Activity
For the entries below, work out how many lines contain the string "hiệu" and write only the number.

[Page-level text extractions]
= = = =

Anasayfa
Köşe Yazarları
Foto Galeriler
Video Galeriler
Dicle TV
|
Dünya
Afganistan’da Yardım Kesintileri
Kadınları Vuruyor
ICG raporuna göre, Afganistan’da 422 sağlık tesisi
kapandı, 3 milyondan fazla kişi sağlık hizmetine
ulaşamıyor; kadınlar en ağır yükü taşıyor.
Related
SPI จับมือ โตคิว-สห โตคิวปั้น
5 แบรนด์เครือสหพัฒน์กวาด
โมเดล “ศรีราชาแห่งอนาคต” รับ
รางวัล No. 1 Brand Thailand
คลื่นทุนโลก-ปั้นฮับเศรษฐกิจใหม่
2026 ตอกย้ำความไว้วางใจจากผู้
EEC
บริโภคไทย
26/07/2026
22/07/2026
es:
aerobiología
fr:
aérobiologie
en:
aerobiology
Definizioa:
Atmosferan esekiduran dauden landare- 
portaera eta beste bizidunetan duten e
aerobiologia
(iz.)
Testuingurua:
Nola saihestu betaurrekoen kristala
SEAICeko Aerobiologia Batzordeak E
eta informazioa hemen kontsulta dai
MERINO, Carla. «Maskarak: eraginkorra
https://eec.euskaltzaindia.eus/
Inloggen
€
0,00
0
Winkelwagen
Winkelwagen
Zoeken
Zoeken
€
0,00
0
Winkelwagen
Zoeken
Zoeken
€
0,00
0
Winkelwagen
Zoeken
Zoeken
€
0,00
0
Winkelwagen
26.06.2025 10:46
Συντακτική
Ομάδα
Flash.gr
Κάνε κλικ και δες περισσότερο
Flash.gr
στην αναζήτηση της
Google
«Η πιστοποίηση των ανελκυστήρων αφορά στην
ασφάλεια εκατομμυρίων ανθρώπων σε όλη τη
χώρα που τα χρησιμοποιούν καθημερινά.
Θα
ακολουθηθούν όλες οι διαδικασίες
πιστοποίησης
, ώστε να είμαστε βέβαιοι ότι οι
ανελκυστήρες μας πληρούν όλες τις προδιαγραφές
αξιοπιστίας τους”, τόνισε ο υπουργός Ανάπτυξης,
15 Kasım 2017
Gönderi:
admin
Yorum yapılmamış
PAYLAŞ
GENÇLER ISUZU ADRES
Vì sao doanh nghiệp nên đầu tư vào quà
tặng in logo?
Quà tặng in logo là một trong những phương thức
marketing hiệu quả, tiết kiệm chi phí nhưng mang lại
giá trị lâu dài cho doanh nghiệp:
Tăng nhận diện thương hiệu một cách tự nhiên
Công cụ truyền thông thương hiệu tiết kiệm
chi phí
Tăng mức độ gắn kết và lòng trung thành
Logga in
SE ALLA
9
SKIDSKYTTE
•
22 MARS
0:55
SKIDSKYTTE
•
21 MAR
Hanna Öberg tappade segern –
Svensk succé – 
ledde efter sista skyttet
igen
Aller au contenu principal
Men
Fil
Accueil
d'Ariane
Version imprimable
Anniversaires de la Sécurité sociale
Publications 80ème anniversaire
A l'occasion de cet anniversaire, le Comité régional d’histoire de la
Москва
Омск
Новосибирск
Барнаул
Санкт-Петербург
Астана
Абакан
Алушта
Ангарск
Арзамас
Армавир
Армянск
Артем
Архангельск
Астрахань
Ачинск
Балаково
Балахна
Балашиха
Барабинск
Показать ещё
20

= = = =

Answer box
3